Overview
Input-stimuli fuzzing refers to hardware-verification techniques that adapt software-fuzzing ideas to hardware by stressing the design-under-test (DUT) externally. In the Logic Fuzzer paper’s taxonomy, these methods are explicitly characterized as an “outside-in” approach: they drive or generate stimuli for the DUT rather than fuzzing the DUT’s internal RTL logic.
Examples and related techniques
The cited Logic Fuzzer related-work section identifies several examples of input-stimuli fuzzing or closely related approaches:
- RFUZZ transferred the concept of American Fuzzy Lop (AFL) to hardware.
- Work by Trippel et al. explored transferring a hardware design to a software model so that established software-fuzzing techniques could be applied in the software domain.
- A technique in the PyMTL infrastructure adapted Hypothesis Testing, described as property-based testing in which assertions are constructed and the technique attempts to find the minimal example that breaks an assertion.
Contrast with Logic Fuzzer
Input-stimuli fuzzing should not be confused with Logic Fuzzer.
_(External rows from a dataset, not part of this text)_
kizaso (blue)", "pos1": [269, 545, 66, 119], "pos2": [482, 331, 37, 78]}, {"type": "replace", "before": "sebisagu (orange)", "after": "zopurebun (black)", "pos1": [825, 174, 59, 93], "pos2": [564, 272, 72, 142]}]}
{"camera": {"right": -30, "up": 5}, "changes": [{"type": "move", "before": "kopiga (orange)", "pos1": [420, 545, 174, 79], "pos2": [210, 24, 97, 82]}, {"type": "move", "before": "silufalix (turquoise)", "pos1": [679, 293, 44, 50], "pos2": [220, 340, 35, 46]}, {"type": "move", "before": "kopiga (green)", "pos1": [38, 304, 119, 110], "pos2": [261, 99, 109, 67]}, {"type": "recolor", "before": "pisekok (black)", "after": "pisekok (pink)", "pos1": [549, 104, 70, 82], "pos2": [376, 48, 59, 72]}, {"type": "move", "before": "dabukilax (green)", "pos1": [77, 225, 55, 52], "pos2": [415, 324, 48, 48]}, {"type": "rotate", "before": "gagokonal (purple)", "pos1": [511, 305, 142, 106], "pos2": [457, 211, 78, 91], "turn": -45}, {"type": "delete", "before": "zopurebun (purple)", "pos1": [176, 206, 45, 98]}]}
The Logic Fuzzer paper states that input-stimuli fuzzing techniques stress the DUT externally, while Logic Fuzzer fuzzes the actual RTL logic wherever possible. Logic Fuzzer is described as an “inside-out” approach: inserted logic stirs execution paths while code is running, bringing the processor outside its normal flow without requiring specialized code and while operating independently of existing verification infrastructure.
Role in hardware verification
Input-stimuli fuzzing belongs to a broader set of hardware-verification methods inspired by software verification. Its distinguishing feature in the provided taxonomy is where fuzzing pressure is applied: at the DUT boundary through generated or transformed stimuli, rather than inside the implementation logic itself.